UN JOUR TRÈS FATAL EST ARRIVÉ SOUDAIN
Un jour-e très fatal est arrivé soudain,
Sur l’Intercolonial, à un bon citoyen,
Venant d’Acadieville de bonne heur’ le matin,
Se croyant pas si proche de sa cruelle fin.
Le mem’ soir de bonne heure, un train devait passer,
Pour attendre à telle heur’, pour prendr’ des passagers,
Tous se dirigent en marche, c’est bien pour embarquer,
Le malheureux sans doute tomba sur le chemin.
Le train prêt de mouvoir partit subitement,
En poursuivant sa rout’ par l’ordr’ du commandant,
Ne voyant pas sans doute, l’infortuné est tombé,
En poursuivant sa route, sur lui, il a passé.
Le conducteur du train fit le signal d’arrêt,
En constatant lui-même avec un grand regret,
L’état du misérable étant broyé en deux,
Jugez, mes chers confrères, l’état du malheureux.
La douleur fut profond’ quand fallut l’arracher,
Les roues des chars encor’, sur lui devaient passer,
Pour l’arracher sans doute, il a fallu s’émouvoir,
Et le traîner sans doute sur le bord du trottoir.

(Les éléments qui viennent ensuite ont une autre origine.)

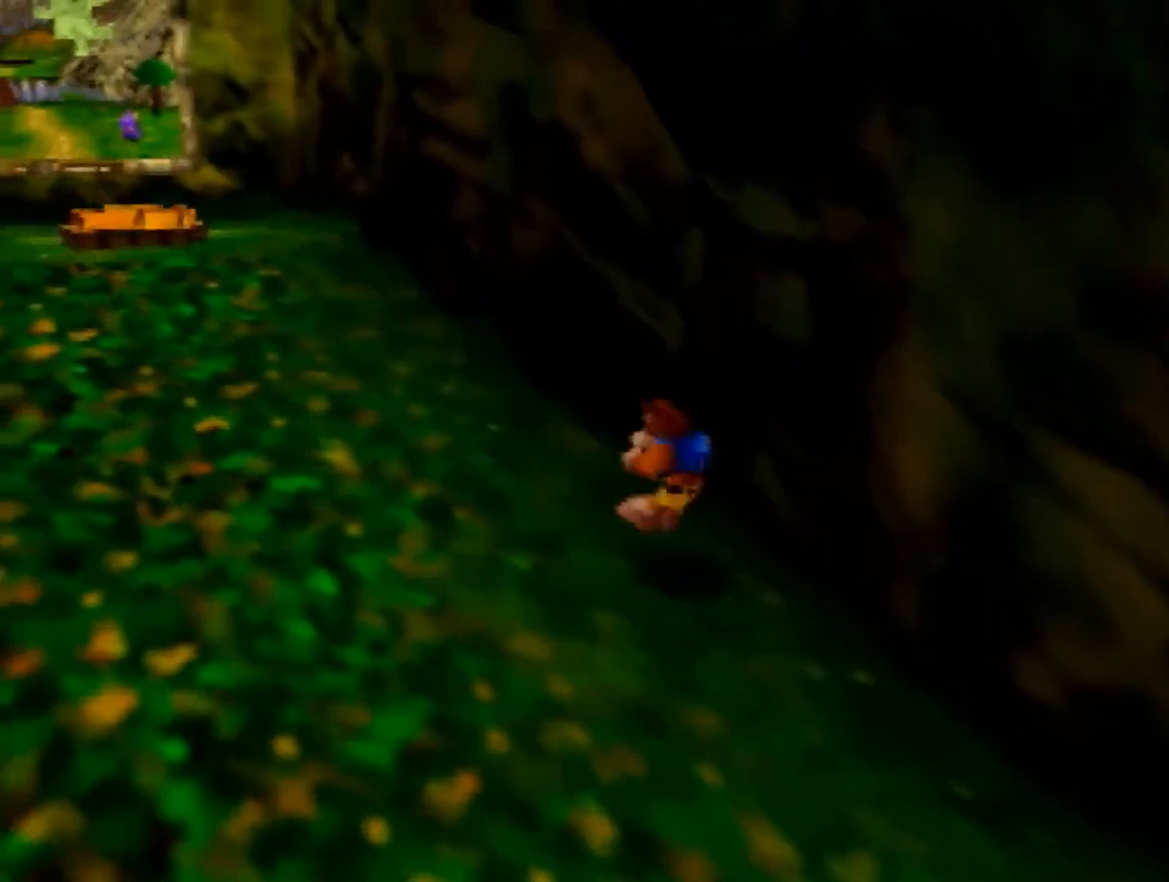
{"buttons": [], "left_stick": "up-left", "events": [[200, "A", "up"], [280, "B", "down"], [480, "B", "up"]]}
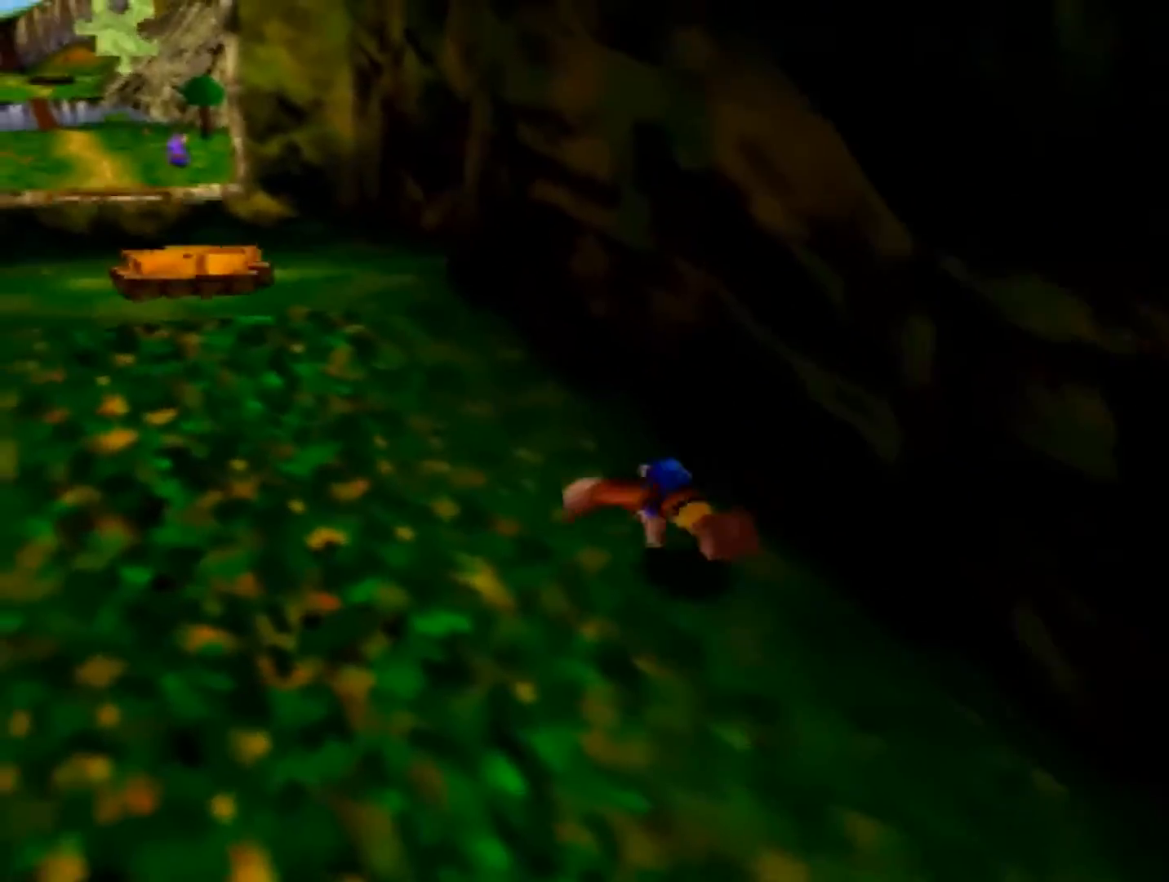
{"buttons": ["A"], "left_stick": "up-left", "events": [[400, "A", "down"], [480, "A", "up"], [520, "A", "down"]]}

On prépare des linges, il faut l’ensevelir,
Et le mettr’ sur des planch’ pour y passer la nuit;
On consult’ tout’ ensemble avec attention,
De le mettr’ sur des planches dedans la station.
Le même soir de bonne heure on y télégraphie,
Au Coroner, sans dout’, c’est pour l’examiner;
On reçut la visite, le lendemain matin,
Il jugea que cett’ mort était un accident.
Contemplons tout’ ensembl’ le sort du genre humain,
Qu’une mort déroutante à notre dernier pain;
Soyons bien sur nos gardes de bien nous préparer,
Car Dieu a en réserve le choix de nous juger.
Conservons la mémoire, aujourd’hui, parmi nous,
De cet’ cruelle histoir’ du dix-huit d’août,
Son nom est un rappel pour mieux s’en rappeler,
C’est Joseph Johnston dedans Acadieville.